Ibn Battuta



Parmi les livres forcément disparates rangés près du lit qui fut le nôtre pendant quelques jours, il y avait ce Que Sais-Je ? de 1948. On l'a ouvert, feuilleté et on est tombé en arrêt sur un chapitre consacré à un certain Ibn Batouta (sic), un Tangérois docteur en droit et en théologie (1304-1369) qui selon Wikipédia parcourut près de 120 000 kilomètres en 29 ans. Le nom, irrésistiblement, et pour des raisons diverses, nous a aussitôt fait penser à Borgès. Et chose curieuse, l'évocation du parcours ahurissant de ce touriste d'un autre temps semble tout droit sortie d'un des textes du grand Argentin. On a hâte à présent de lire Ibn Battuta dans le texte...

(...) Il passe à Sinope, dont l'émir vit de piraterie et coule les vaisseaux adverses en les faisant percer par des plongeurs durant la bataille. Il atteint la Crimée et voyage, au pays du sultan Mohammed Uzbek-khan, dans une tente montée sur char à la mode des Tartares.

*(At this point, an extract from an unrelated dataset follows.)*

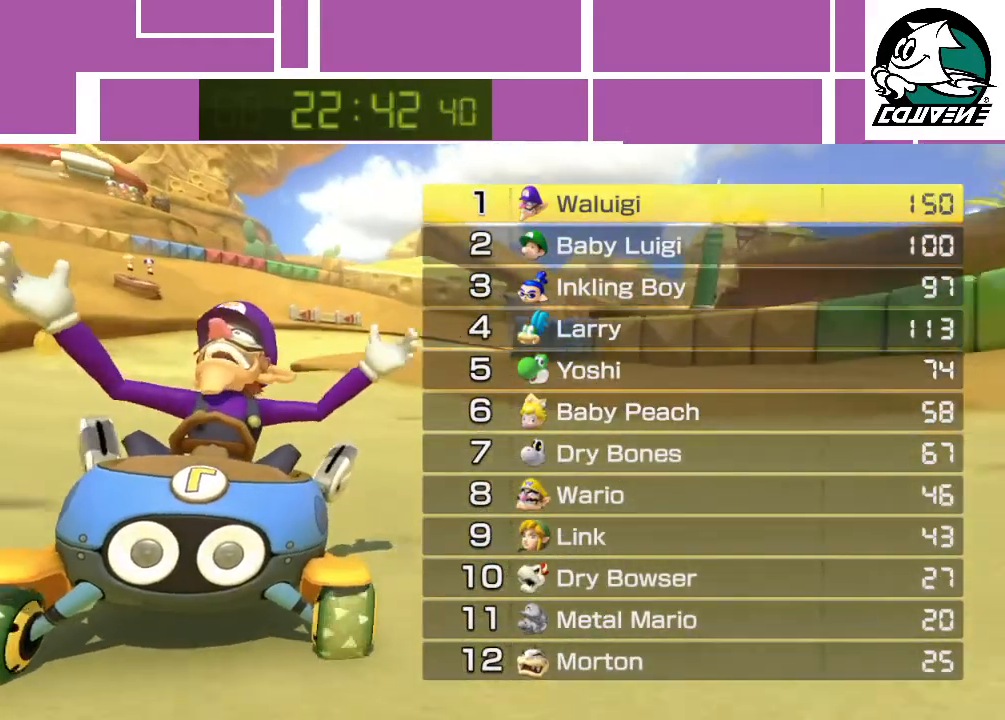
{"buttons": [], "left_stick": "center", "events": [[50, "A", "up"], [117, "A", "down"], [150, "A", "up"], [217, "A", "down"], [283, "A", "up"], [333, "A", "down"], [400, "A", "up"], [467, "A", "down"], [483, "A", "up"]]}
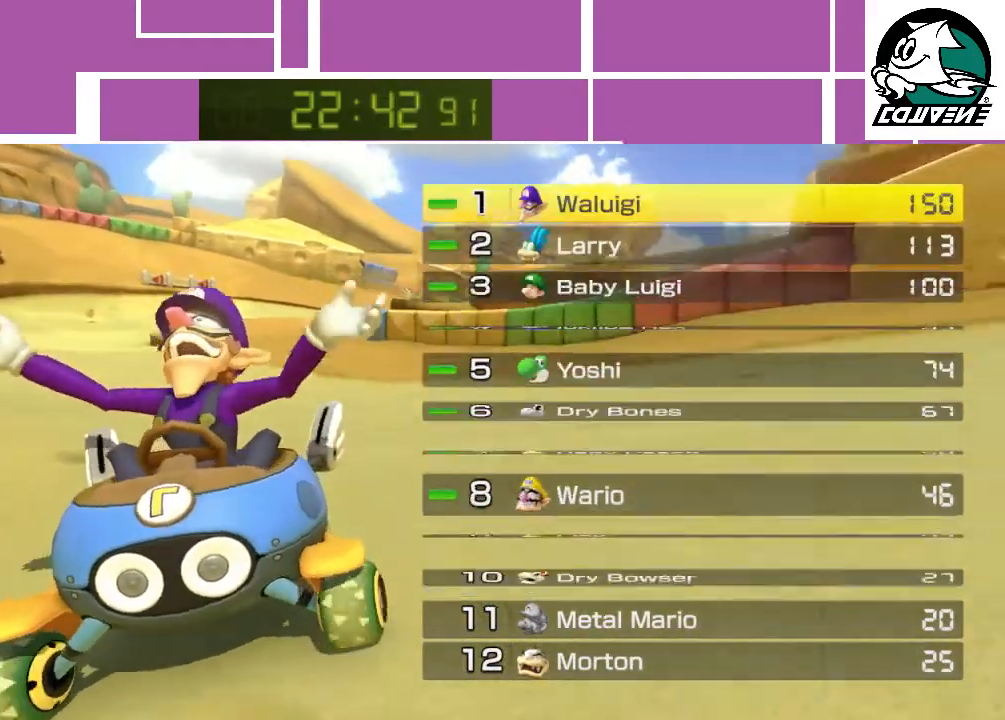
{"buttons": ["A"], "left_stick": "center", "events": [[50, "A", "down"], [117, "A", "up"], [183, "A", "down"], [217, "A", "up"], [267, "A", "down"], [333, "A", "up"], [400, "A", "down"], [450, "A", "up"], [500, "A", "down"]]}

Reçu par le sultan, il admire sa capitale démontable, sa vaisselle d'or et ses richesses venant d'Inde et de Chine. On le conduit jusqu'à Boulgar où les nuits sont courtes et il voudrait aller jusqu'au "pays du crépuscule" où la glace oblige à changer les chevaux contre des chiens. Il renonce à cet effort, revient au Kiptchak où il sollicite l'autorisation de suivre à Constantinople l'une des épouses du sultan, fille de l'empereur Andronic III. En compagnie de la princesse Baïloun, parmi cinq cents cavaliers, deux cents esclaves, deux mille chevaux, trois cents boeufs, deux cents chameaux, quatre cents voitures et une mosquée démontable, il suit le rivage de la mer Noire, traverse les bouches du Danube et arrive dans Constantinople dont les cloches ébranlent l'horizon. S'il ne peut visiter Sainte-Sophie parce que musulman, il est introduit à la cour et reçu avec honneur.
Après un mois de séjour, il reprend en plein hiver la route du Kiptchak, enveloppé de peaux de loups et la barbe pleine de glaçons. Par la Volga et Boukhara, il arrive à Samarkande, une des plus belles villes de la terre, aux palais et aux jardins magnifiques, aux nombreux moulins construits sur la rivière du Potier. De là il atteint l'Indus, séjourne trois ans à Delhi où il est nommé cadi et se fait bien voir du terrible sultan Mohammed Châ dont les éléphants lancent en l'air les condamnés à mort et les reçoivent sur leurs défenses garnies de poignards.

Commentaires

  1. Je ne savais pas les Que sais-je? aussi lyrique.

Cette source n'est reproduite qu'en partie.